SJS and TEN are on a spectrum, differing only by percentage of epidermal detachment, with TEN being greater than 30%. The onset is typically 1–3 weeks after ingestion of the culprit medication. Skin findings are preceded by a prodrome of fever/malaise and present as painful, erythematous dusky plaques that progress to blisters and skin sloughing.1 SJS/TEN is commonly associated with certain medications such as antiepileptic drugs (AEDs) and sulfonamide drugs. In this patient, it was induced by zonisamide, which is known to carry a higher risk of SJS/TEN relative to other AEDs.1 Zonisamide is a sulfonamide and is US Food and Drug Administration approved for the adjunctive treatment of partial seizures and is used off-label for weight loss.1

Delirium is characterized as the acute onset of attention, awareness, and cognitive impairment, which tend to fluctuate over time. It is the most common psychiatric syndrome observed in hospitalized patients, with an incidence of 87% among critically ill patients.2 Delirium is often multifactorial, and the proinflammatory state, severe pain, and ischemia that coincide with SJS/TEN are likely contributors, although there are no current studies linking the 2 conditions.

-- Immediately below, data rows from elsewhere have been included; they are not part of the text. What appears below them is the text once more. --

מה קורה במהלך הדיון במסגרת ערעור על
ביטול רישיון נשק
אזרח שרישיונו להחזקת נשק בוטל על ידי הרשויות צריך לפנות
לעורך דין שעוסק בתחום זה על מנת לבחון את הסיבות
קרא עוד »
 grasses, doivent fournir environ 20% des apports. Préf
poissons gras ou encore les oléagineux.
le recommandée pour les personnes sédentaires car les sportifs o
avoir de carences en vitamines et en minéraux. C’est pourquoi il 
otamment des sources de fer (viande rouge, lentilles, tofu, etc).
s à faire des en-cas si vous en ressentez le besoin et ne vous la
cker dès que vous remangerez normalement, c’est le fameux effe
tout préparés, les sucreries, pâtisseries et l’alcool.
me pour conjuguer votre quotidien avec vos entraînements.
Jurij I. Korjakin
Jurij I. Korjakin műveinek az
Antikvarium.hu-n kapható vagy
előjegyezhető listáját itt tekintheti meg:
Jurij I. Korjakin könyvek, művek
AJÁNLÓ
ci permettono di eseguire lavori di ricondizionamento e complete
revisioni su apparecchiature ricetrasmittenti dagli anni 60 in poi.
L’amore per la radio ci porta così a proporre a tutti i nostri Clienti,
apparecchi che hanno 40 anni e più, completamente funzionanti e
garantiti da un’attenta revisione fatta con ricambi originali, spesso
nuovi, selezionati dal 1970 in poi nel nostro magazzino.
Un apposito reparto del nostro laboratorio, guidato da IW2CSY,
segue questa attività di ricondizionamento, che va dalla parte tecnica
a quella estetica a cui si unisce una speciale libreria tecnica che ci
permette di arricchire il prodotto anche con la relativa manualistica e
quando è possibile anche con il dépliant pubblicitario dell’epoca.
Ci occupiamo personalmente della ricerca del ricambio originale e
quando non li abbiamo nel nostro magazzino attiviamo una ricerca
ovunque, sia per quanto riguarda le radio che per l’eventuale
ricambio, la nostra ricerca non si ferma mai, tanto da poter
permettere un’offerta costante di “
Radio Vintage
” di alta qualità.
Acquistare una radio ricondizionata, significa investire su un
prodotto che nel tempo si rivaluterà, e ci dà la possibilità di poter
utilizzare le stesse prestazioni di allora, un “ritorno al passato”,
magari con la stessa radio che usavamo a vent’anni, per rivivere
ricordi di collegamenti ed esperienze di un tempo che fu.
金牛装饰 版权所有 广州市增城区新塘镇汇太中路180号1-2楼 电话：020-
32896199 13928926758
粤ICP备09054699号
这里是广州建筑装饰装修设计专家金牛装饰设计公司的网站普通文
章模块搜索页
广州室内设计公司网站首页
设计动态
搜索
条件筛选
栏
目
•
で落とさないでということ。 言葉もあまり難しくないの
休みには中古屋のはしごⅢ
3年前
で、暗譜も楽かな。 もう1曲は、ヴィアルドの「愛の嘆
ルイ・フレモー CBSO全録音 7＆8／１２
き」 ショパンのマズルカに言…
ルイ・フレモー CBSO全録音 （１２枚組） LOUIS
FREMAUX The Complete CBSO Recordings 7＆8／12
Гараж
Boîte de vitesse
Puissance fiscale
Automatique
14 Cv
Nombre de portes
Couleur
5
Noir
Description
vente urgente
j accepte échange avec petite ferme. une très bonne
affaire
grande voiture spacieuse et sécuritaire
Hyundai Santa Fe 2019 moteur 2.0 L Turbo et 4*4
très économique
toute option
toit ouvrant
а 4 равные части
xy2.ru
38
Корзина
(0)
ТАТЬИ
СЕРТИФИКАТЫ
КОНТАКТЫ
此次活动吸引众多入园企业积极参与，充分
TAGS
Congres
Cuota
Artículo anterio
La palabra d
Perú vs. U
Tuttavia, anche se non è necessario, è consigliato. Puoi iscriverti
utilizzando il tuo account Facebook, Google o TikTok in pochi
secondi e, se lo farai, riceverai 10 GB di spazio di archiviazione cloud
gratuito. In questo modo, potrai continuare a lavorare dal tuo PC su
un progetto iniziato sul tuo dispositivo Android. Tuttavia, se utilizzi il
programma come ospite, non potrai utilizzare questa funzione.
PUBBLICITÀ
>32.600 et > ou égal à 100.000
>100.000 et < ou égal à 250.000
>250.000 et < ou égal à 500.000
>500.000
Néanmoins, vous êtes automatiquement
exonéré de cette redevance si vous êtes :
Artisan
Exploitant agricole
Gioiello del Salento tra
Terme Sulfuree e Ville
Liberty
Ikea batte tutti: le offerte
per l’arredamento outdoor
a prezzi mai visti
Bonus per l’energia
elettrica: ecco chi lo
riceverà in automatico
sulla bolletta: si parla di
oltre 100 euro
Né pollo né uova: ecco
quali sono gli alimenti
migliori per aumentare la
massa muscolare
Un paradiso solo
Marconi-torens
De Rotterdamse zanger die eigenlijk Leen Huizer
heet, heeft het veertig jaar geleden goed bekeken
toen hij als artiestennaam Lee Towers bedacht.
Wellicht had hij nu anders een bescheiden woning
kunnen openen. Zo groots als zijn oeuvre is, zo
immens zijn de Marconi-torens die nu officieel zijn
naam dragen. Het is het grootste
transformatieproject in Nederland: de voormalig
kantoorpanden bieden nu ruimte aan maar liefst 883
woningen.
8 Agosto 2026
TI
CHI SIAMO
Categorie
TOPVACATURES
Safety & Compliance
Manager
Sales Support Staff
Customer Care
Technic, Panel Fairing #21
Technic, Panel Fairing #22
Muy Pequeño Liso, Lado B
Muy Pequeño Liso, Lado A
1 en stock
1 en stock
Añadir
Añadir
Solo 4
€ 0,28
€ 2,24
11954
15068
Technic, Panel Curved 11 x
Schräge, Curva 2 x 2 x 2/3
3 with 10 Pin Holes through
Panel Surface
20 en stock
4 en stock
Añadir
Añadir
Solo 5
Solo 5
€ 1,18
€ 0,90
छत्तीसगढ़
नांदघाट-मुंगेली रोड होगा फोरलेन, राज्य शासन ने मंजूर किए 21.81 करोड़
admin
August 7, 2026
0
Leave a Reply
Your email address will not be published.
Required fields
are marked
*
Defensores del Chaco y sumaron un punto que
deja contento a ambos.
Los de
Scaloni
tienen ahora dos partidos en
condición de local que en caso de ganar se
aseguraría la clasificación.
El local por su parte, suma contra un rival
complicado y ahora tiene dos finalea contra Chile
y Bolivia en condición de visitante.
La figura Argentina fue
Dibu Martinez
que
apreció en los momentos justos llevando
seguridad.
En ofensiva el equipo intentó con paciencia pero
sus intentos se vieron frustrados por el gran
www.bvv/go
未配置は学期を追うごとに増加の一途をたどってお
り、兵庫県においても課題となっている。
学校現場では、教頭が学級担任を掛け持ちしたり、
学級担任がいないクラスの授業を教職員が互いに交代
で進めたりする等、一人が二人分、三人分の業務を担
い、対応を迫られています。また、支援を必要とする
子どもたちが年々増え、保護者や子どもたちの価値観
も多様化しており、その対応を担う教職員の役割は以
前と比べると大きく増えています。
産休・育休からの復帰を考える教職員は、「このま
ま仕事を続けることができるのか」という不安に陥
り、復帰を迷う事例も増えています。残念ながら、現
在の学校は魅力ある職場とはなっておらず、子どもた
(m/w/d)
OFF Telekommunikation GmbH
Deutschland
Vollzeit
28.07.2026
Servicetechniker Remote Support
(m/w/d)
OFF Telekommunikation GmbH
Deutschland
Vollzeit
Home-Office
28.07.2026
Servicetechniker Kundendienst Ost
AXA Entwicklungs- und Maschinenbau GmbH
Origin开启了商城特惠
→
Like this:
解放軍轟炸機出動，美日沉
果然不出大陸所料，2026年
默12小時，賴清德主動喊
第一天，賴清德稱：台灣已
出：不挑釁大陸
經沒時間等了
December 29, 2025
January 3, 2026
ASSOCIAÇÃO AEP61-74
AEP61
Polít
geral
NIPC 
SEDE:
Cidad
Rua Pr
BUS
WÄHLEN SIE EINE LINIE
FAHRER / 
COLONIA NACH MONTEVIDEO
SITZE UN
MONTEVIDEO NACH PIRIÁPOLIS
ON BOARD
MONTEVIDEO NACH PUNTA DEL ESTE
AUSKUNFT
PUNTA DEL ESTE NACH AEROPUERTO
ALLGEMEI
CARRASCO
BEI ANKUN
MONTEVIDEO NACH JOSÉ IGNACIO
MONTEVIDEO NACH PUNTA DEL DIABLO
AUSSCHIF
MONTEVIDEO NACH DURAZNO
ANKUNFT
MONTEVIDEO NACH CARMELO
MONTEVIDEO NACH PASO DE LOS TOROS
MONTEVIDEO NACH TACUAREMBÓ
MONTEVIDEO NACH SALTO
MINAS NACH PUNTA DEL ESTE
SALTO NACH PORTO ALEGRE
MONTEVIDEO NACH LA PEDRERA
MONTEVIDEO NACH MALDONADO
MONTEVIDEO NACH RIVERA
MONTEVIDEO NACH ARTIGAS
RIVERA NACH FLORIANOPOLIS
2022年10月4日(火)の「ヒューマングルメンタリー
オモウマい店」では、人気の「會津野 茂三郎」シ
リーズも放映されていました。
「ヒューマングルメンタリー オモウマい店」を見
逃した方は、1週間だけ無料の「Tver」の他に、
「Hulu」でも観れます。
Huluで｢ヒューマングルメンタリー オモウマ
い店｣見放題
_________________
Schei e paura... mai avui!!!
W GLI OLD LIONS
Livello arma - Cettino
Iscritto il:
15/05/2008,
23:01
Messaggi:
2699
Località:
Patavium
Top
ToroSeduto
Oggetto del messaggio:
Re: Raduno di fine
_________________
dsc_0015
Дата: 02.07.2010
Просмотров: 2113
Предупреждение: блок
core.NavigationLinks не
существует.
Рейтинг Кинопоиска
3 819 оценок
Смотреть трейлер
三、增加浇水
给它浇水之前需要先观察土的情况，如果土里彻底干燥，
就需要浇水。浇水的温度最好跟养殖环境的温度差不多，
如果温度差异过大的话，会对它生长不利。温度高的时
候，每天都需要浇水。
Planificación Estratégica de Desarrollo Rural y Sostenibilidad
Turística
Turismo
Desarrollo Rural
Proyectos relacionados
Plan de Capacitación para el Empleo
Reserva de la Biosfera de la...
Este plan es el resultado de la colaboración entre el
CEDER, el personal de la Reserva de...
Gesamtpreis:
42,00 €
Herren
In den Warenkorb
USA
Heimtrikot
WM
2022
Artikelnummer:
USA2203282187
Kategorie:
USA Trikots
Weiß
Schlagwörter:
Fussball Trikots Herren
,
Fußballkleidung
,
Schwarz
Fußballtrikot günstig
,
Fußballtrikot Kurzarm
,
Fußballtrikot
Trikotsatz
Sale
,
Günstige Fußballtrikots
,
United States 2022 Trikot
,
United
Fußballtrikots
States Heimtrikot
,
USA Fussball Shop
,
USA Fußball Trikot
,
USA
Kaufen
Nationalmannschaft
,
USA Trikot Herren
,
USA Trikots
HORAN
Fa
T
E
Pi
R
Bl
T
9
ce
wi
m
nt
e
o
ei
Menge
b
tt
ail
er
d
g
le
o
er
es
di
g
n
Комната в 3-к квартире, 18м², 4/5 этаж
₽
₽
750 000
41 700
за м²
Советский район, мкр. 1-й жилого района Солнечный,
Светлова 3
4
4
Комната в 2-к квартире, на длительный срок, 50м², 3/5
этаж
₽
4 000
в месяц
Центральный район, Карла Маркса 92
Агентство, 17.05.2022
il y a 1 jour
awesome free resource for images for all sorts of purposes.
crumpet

Zonisamide has been linked to psychosis and other mental disturbances.3 The case reports linking zonisamide and psychosis were of patients taking concomitant AEDs, which may indicate poorly controlled epilepsy as well as possible postictal or interictal psychosis.3 In addition, patients with epilepsy (which our patient did not have) have a higher rate of psychosis.4 While our patient’s delirium could be linked directly to zonisamide, it is more likely secondary to TEN, as she had discontinued the medication prior to her delirium. In this case, the patient had elevated temperature and heart rate due to systemic inflammation, which spiked during her acute behavioral change.

There are limited publications of neuropsychiatric complications secondary to SJS/TEN. One report5 describes the case of a 61-year-old woman diagnosed with heparin-induced SJS who presented with worsened insomnia, persecutory delusions, and visual hallucinations. This is the first case report, to our knowledge, of delirium due to zonisamide-induced TEN. It is important for the medical staff to understand the potential for delirium in patients with SJS/TEN.

Published online: February 3, 2022.
Potential conflicts of interest: None.
Funding/support: None.
Patient consent: Verbal consent was received from the patient to publish the case report, and information has been de-identified to protect anonymity.